La question se pose, en effet, car en décembre dernier, la commission Sicard écartait l'euthanasie dite « active », estimant qu'elle franchirait la barrière d'un interdit ». Elle recommandait, néanmoins, « dans le sillage de la loi Léonetti », dans les cas de fin de vie difficiles où le malade demande clairement que sa vie cesse, que la médecine puisse lui apporter « une sédation terminale sans violence ni hypocrisie avec une fin de vie douce et adaptée à son état ».

4 fois plus de suicides chez les octogénaires
Par ailleurs, il faut rappeler que le suicide n'est pas un phénomène mineur chez les seniors. Tous les ans, en France, 3000 personnes âgées mettent fin à leurs jours. « Les plus de 65 ans représentent 25 % de la population française, mais 30 % des suicides », précisait au mois de juillet dernier, dans Le Parisien, Michèle Delaunay, ministre chargée des Personnes âgées. Un risque qui augmente avec l’âge. Chez les plus de 85 ans, le nombre de suicides est 4 fois plus important que dans le reste de la population.

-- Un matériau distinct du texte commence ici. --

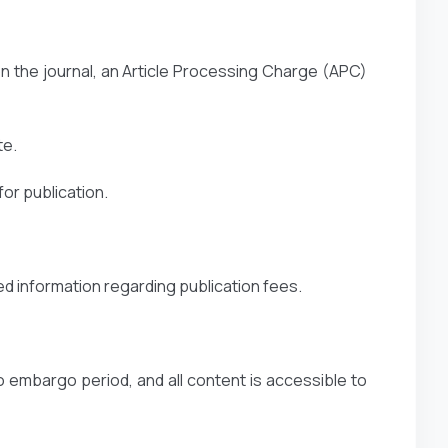
n the journal, an Article Processing Charge (APC)
te.
or publication.
ed information regarding publication fees.
o embargo period, and all content is accessible to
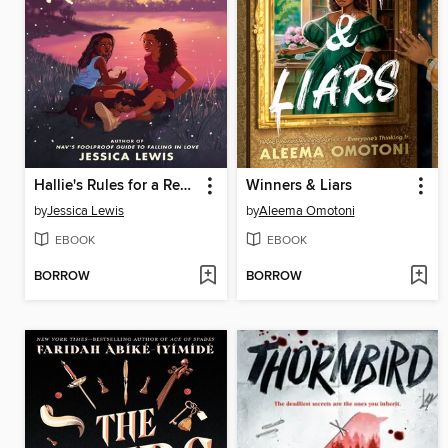
Hallie's Rules for a Recovering Romantic
Winners & Liars
by
Jessica Lewis
by
Aleema Omotoni
EBOOK
EBOOK
BORROW
BORROW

La dépression en est la principale cause et les méthodes utilisées pour en finir sont souvent radicales : armes à feu, pendaison ou défenestration. « Il ne s’agit pas d’appels au secours », rappelait à cette occasion la ministre. Et cette dernière d'indiquer que face à ce phénomène, l’important est de repérer les premiers signes de dépression.